Instructions for the task: The expected output is the full data, repeated exactly, without pictures.

Data for this exercise:

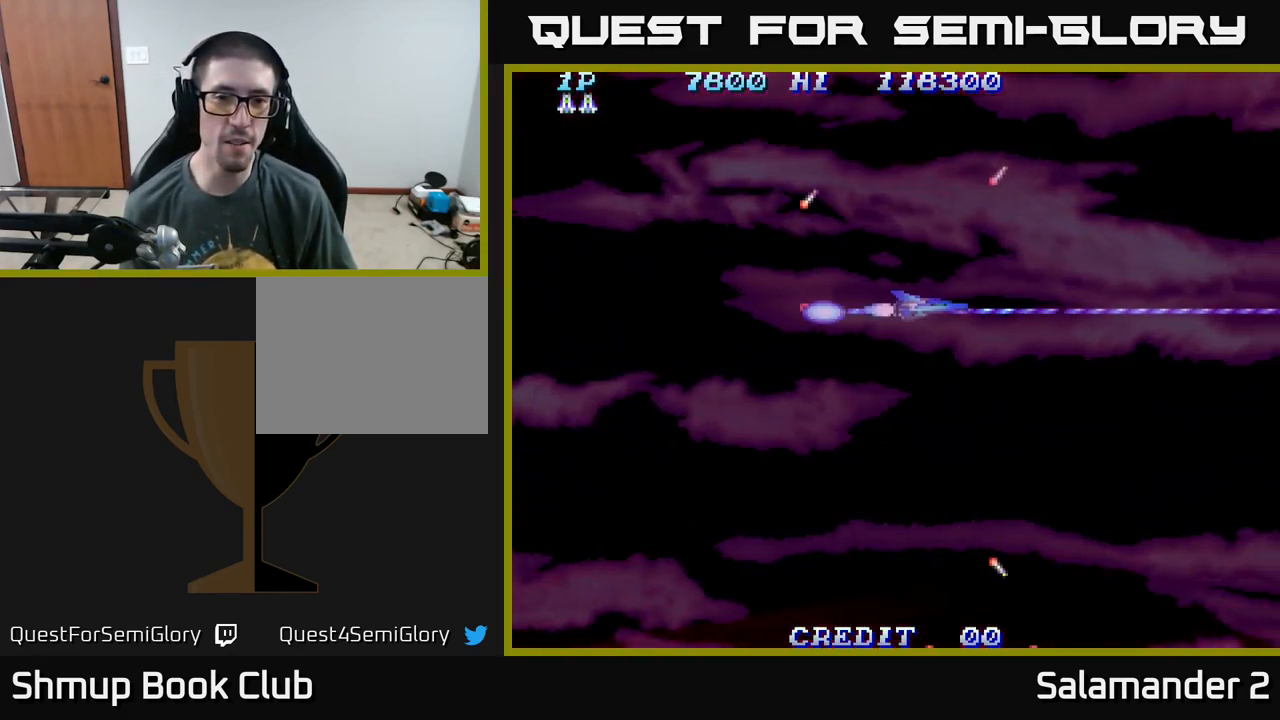
{"buttons": ["A", "DPAD_DOWN"], "right_stick": "center", "events": [[50, "DPAD_UP", "down"], [67, "DPAD_RIGHT", "up"], [217, "DPAD_LEFT", "down"], [284, "DPAD_UP", "up"], [434, "DPAD_DOWN", "down"], [467, "DPAD_LEFT", "up"]]}
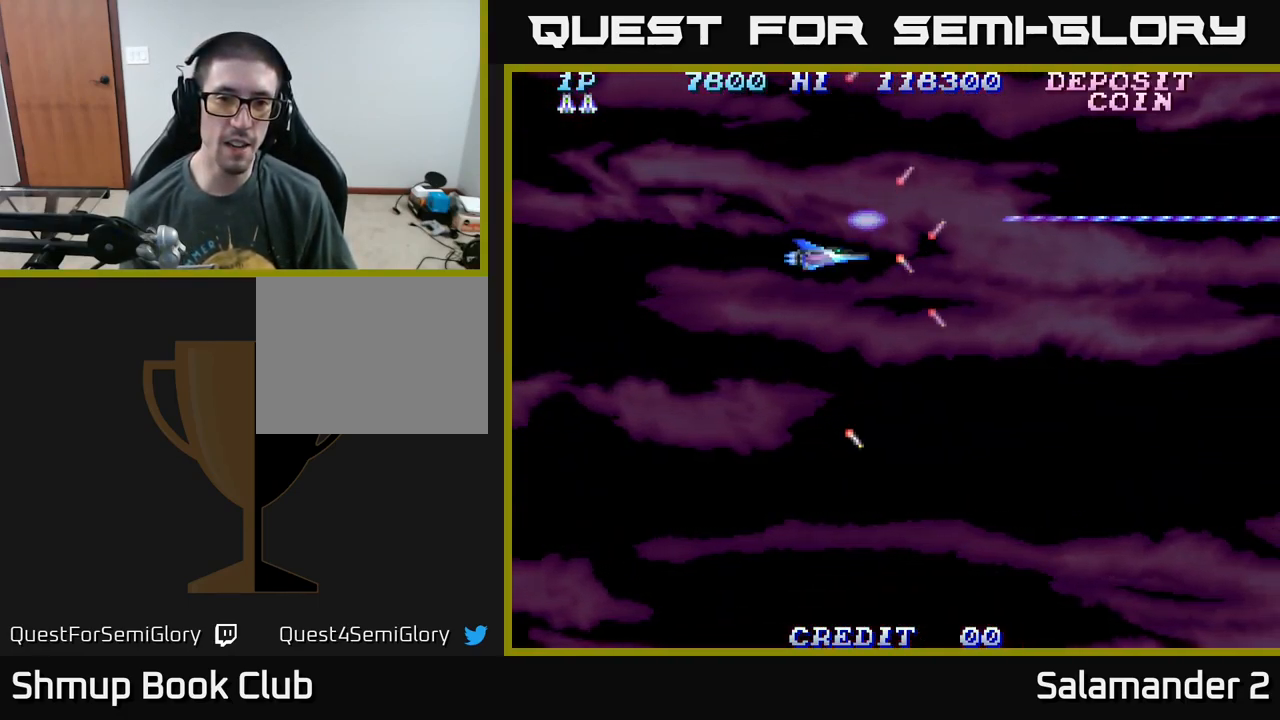
{"buttons": ["A", "DPAD_UP", "DPAD_LEFT"], "right_stick": "center", "events": [[167, "DPAD_RIGHT", "down"], [217, "DPAD_DOWN", "up"], [350, "DPAD_UP", "down"], [367, "DPAD_RIGHT", "up"], [500, "DPAD_LEFT", "down"]]}
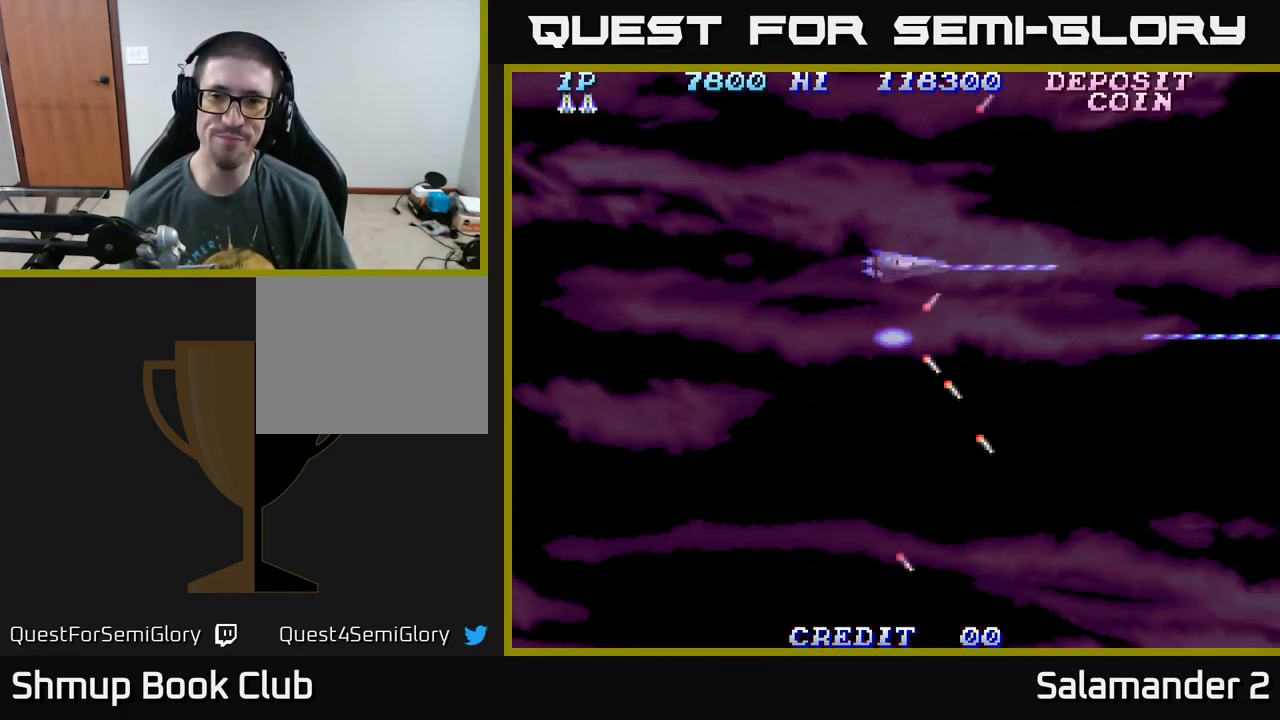
{"buttons": ["A"], "right_stick": "center", "events": [[134, "DPAD_UP", "up"], [250, "DPAD_DOWN", "down"], [267, "DPAD_LEFT", "up"], [434, "DPAD_DOWN", "up"]]}
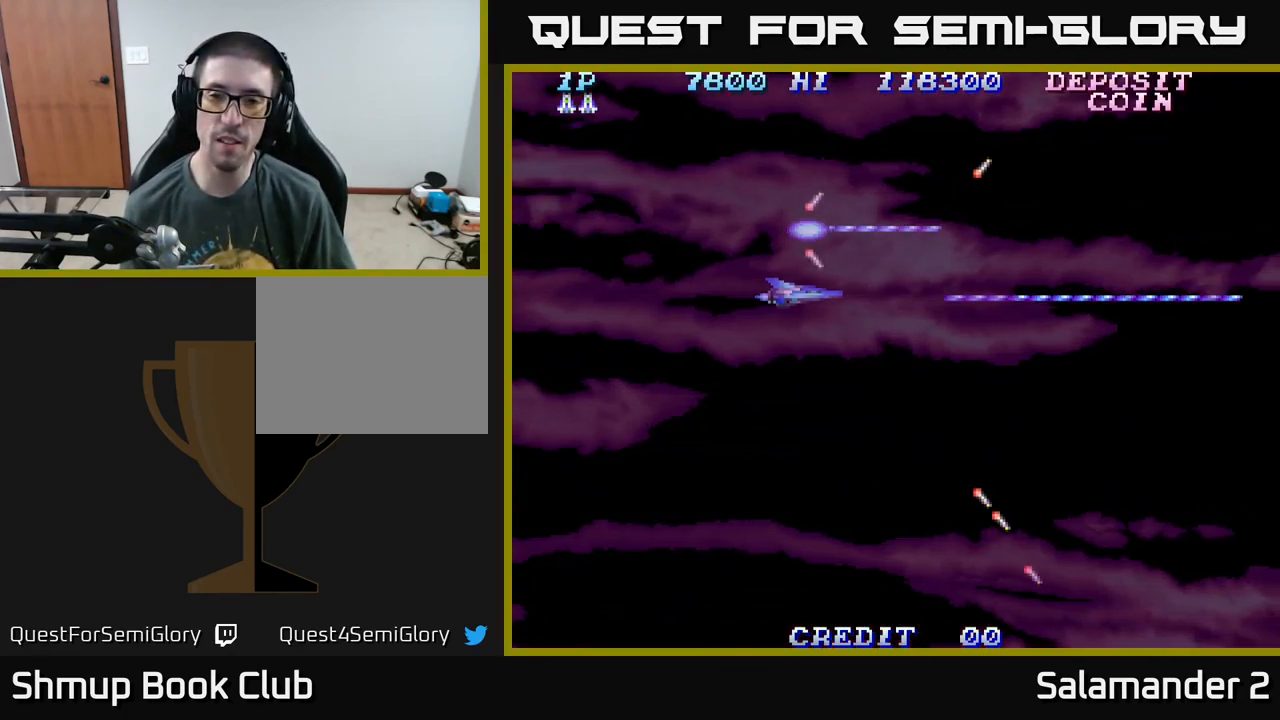
{"buttons": ["A", "DPAD_RIGHT"], "right_stick": "center", "events": [[434, "DPAD_RIGHT", "down"]]}
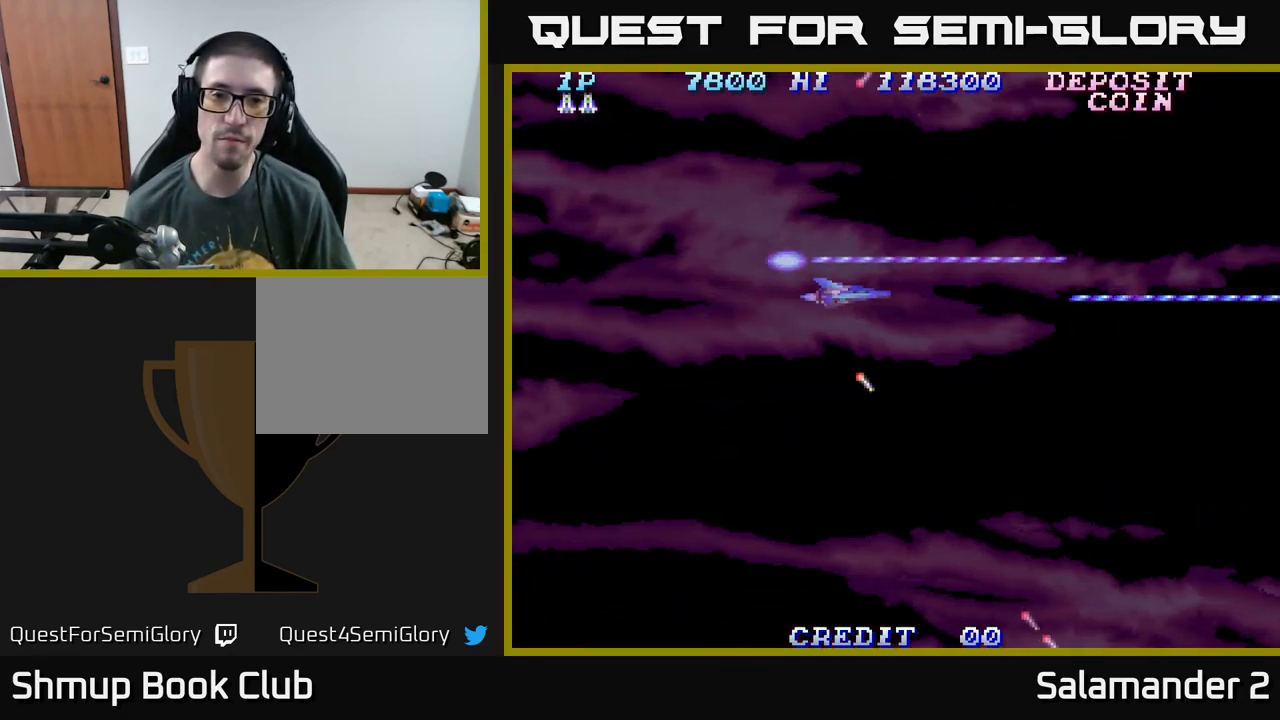
{"buttons": ["A"], "right_stick": "center", "events": [[150, "DPAD_UP", "down"], [284, "DPAD_RIGHT", "up"], [451, "DPAD_UP", "up"]]}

Solution for this exercise:
{"buttons": ["A", "DPAD_DOWN"], "right_stick": "center", "events": [[50, "DPAD_UP", "down"], [67, "DPAD_RIGHT", "up"], [217, "DPAD_LEFT", "down"], [284, "DPAD_UP", "up"], [434, "DPAD_DOWN", "down"], [467, "DPAD_LEFT", "up"]]}
{"buttons": ["A", "DPAD_UP", "DPAD_LEFT"], "right_stick": "center", "events": [[167, "DPAD_RIGHT", "down"], [217, "DPAD_DOWN", "up"], [350, "DPAD_UP", "down"], [367, "DPAD_RIGHT", "up"], [500, "DPAD_LEFT", "down"]]}
{"buttons": ["A"], "right_stick": "center", "events": [[134, "DPAD_UP", "up"], [250, "DPAD_DOWN", "down"], [267, "DPAD_LEFT", "up"], [434, "DPAD_DOWN", "up"]]}
{"buttons": ["A", "DPAD_RIGHT"], "right_stick": "center", "events": [[434, "DPAD_RIGHT", "down"]]}
{"buttons": ["A"], "right_stick": "center", "events": [[150, "DPAD_UP", "down"], [284, "DPAD_RIGHT", "up"], [451, "DPAD_UP", "up"]]}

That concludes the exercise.